"""
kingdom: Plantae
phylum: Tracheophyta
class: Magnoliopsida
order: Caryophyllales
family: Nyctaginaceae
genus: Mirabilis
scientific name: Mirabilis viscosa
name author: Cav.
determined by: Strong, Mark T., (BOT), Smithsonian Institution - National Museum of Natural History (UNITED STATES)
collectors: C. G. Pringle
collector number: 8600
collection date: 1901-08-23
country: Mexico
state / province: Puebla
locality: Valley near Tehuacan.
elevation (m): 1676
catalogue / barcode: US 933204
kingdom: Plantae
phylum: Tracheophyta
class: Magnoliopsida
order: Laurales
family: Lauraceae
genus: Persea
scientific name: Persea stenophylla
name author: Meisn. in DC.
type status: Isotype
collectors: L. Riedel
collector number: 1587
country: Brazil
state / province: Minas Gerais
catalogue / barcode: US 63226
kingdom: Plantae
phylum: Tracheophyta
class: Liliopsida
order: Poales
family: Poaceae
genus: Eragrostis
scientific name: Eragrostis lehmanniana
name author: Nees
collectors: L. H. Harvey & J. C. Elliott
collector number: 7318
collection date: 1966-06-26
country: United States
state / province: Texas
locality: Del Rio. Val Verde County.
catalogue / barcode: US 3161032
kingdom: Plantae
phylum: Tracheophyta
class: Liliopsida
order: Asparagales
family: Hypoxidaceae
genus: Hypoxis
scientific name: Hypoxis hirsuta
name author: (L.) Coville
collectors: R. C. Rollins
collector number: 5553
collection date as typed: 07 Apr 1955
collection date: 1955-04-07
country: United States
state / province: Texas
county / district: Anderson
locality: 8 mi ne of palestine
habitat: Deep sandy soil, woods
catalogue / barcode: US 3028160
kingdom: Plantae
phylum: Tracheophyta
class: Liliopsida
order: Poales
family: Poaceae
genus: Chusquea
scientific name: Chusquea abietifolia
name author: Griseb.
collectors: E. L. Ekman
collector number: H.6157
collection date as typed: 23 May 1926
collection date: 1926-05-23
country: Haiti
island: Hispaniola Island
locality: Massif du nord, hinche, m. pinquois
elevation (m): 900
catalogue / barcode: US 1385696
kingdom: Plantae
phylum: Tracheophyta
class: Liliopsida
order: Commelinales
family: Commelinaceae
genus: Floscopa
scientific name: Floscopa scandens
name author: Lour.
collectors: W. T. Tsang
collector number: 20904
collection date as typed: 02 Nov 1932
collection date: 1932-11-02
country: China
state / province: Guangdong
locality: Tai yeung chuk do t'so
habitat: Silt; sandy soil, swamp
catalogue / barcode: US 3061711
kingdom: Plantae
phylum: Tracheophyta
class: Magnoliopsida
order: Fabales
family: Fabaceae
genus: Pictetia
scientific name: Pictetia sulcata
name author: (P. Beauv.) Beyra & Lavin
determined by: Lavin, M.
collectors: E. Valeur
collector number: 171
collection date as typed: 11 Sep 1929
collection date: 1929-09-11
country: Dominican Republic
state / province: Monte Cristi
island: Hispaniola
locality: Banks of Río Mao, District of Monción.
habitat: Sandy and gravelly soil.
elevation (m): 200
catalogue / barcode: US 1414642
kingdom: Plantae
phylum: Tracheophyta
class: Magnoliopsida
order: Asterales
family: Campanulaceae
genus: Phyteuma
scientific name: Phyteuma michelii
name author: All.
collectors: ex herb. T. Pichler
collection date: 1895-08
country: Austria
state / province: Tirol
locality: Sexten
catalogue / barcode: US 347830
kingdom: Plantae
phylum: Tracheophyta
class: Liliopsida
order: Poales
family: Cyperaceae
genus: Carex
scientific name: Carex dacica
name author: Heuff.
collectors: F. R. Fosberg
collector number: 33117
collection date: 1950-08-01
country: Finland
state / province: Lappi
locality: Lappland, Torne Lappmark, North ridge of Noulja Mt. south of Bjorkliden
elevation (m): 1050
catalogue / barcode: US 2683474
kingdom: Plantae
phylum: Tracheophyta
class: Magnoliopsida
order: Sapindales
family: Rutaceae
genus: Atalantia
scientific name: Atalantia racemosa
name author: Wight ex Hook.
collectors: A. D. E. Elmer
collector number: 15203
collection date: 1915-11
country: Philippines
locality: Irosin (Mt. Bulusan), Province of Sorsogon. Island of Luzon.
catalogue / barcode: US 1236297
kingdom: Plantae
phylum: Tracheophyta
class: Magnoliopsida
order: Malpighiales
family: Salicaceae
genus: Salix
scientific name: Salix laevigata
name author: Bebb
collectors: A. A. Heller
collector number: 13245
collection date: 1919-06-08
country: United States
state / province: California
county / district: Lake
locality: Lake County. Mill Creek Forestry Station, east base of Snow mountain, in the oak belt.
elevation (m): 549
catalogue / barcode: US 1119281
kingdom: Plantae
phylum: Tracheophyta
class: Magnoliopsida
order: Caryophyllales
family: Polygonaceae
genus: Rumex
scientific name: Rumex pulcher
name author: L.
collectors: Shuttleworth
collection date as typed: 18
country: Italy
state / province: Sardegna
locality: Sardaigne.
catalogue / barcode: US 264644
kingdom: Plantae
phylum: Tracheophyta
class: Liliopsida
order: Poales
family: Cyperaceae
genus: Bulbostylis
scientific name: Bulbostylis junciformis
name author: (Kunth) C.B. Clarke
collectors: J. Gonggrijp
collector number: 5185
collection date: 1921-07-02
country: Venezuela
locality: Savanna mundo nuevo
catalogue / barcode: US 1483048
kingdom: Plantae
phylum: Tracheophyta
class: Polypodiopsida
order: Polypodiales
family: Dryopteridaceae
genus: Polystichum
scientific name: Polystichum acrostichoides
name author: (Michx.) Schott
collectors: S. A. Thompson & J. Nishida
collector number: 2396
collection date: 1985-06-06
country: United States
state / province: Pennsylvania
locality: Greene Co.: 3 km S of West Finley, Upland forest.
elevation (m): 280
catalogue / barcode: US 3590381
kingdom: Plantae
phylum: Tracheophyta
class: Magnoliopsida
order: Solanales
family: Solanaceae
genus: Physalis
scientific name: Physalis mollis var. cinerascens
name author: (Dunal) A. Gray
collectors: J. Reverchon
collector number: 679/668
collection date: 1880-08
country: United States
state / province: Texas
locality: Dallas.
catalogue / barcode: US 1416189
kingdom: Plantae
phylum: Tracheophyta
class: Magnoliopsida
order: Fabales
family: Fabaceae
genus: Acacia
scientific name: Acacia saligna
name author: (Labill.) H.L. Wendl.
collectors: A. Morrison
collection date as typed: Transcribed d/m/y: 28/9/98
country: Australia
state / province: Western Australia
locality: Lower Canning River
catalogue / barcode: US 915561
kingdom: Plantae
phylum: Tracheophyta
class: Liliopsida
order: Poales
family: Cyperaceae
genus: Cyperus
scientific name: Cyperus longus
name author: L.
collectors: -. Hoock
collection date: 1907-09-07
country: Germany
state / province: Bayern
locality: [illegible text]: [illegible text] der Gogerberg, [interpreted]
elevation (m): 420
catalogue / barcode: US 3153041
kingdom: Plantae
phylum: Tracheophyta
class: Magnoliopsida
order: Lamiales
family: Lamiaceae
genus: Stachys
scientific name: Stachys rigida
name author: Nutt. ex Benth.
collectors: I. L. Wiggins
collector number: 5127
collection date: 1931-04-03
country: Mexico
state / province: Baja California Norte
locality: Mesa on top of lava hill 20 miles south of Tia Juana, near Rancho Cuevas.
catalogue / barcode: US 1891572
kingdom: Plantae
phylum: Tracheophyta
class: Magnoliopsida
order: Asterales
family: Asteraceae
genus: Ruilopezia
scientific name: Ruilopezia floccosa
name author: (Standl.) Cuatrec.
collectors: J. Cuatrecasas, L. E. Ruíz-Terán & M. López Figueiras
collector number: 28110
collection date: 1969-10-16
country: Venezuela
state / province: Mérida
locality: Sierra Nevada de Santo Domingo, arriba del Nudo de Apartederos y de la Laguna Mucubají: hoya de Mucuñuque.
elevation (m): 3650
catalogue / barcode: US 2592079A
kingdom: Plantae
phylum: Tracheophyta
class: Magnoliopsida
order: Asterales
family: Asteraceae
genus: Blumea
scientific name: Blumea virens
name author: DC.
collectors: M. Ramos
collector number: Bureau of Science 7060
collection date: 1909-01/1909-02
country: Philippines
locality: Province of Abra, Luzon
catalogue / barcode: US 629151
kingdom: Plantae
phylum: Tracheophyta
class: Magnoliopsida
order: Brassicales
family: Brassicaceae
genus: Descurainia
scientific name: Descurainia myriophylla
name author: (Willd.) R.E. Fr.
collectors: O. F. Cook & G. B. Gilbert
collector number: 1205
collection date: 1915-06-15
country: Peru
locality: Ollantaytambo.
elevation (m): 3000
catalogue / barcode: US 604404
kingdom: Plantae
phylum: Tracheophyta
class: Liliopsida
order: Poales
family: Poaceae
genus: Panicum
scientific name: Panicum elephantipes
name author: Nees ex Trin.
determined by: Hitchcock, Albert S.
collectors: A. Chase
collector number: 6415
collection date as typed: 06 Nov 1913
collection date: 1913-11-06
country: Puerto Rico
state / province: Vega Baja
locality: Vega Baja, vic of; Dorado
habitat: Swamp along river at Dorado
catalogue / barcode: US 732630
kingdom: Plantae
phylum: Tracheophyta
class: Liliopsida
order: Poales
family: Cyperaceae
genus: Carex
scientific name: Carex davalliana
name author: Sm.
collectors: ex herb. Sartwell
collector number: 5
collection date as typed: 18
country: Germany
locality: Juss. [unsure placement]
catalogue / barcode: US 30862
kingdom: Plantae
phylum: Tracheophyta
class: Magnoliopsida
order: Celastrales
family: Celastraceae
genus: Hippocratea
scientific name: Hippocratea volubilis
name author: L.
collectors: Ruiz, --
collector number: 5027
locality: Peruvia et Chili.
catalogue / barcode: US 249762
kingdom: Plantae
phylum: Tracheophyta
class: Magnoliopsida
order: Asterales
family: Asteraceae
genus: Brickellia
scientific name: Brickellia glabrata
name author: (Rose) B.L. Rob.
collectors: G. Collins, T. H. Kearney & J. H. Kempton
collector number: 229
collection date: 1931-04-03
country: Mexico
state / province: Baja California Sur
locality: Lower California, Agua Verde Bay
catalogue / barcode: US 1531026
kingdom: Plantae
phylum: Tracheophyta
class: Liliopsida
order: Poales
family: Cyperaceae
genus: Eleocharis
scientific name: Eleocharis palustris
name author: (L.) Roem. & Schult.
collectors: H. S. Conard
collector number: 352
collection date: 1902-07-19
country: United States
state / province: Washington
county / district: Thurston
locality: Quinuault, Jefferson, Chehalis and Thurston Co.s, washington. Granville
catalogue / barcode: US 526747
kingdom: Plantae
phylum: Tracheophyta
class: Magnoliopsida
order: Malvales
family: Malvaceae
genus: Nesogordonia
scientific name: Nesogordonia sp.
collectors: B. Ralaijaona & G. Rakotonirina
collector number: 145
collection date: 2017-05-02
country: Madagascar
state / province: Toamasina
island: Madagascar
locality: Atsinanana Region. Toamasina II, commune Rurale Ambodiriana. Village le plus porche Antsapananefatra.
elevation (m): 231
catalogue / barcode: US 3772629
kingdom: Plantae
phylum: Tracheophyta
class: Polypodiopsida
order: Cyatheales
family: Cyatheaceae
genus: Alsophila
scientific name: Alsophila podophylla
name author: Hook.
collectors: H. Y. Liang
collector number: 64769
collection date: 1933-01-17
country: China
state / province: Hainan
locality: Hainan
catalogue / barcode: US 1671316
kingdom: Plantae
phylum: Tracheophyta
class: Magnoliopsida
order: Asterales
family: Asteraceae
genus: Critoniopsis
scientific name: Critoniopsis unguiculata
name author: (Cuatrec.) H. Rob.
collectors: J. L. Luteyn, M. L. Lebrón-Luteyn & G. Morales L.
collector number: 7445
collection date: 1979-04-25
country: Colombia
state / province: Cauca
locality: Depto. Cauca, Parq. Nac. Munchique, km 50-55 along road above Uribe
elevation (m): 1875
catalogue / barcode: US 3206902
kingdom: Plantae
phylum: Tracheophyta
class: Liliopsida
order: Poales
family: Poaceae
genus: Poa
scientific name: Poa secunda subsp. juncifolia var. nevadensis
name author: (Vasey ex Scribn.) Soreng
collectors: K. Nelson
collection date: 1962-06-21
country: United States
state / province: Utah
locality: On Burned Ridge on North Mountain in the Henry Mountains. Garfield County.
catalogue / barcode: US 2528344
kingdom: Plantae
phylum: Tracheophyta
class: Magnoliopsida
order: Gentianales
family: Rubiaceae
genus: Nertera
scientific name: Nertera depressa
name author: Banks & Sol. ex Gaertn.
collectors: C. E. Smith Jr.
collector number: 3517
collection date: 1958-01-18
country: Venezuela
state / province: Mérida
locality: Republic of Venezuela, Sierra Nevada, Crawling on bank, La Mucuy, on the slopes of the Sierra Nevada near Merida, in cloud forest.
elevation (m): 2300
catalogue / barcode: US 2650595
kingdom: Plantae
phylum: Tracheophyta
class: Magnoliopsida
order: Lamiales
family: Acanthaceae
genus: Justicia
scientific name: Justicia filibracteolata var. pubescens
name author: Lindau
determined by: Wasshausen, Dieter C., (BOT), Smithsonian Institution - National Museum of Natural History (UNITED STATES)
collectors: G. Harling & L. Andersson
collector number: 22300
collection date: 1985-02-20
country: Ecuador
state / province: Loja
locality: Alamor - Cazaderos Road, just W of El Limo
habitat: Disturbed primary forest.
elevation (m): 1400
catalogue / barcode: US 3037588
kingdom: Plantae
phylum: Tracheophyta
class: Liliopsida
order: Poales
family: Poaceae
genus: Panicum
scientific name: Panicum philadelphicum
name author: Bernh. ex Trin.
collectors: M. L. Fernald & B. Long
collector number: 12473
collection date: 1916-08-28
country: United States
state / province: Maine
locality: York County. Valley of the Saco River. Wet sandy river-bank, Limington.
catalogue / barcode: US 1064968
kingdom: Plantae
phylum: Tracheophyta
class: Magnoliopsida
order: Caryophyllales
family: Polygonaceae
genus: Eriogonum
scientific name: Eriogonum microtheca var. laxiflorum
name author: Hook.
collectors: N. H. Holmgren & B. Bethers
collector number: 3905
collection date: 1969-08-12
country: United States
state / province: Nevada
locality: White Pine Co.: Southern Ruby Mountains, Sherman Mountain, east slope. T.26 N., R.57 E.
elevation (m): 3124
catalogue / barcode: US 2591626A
"""
◆ GIVEN TASK ◆
List every line from the beginning of the data through the line containing "scientific name: Hypoxis hirsuta" as a numbered list, leaving out any blank lines.

◆ SOLUTION TO THIS TASK ◆
1. kingdom: Plantae
2. phylum: Tracheophyta
3. class: Magnoliopsida
4. order: Caryophyllales
5. family: Nyctaginaceae
6. genus: Mirabilis
7. scientific name: Mirabilis viscosa
8. name author: Cav.
9. determined by: Strong, Mark T., (BOT), Smithsonian Institution - National Museum of Natural History (UNITED STATES)
10. collectors: C. G. Pringle
11. collector number: 8600
12. collection date: 1901-08-23
13. country: Mexico
14. state / province: Puebla
15. locality: Valley near Tehuacan.
16. elevation (m): 1676
17. catalogue / barcode: US 933204
18. kingdom: Plantae
19. phylum: Tracheophyta
20. class: Magnoliopsida
21. order: Laurales
22. family: Lauraceae
23. genus: Persea
24. scientific name: Persea stenophylla
25. name author: Meisn. in DC.
26. type status: Isotype
27. collectors: L. Riedel
28. collector number: 1587
29. country: Brazil
30. state / province: Minas Gerais
31. catalogue / barcode: US 63226
32. kingdom: Plantae
33. phylum: Tracheophyta
34. class: Liliopsida
35. order: Poales
36. family: Poaceae
37. genus: Eragrostis
38. scientific name: Eragrostis lehmanniana
39. name author: Nees
40. collectors: L. H. Harvey & J. C. Elliott
41. collector number: 7318
42. collection date: 1966-06-26
43. country: United States
44. state / province: Texas
45. locality: Del Rio. Val Verde County.
46. catalogue / barcode: US 3161032
47. kingdom: Plantae
48. phylum: Tracheophyta
49. class: Liliopsida
50. order: Asparagales
51. family: Hypoxidaceae
52. genus: Hypoxis
53. scientific name: Hypoxis hirsuta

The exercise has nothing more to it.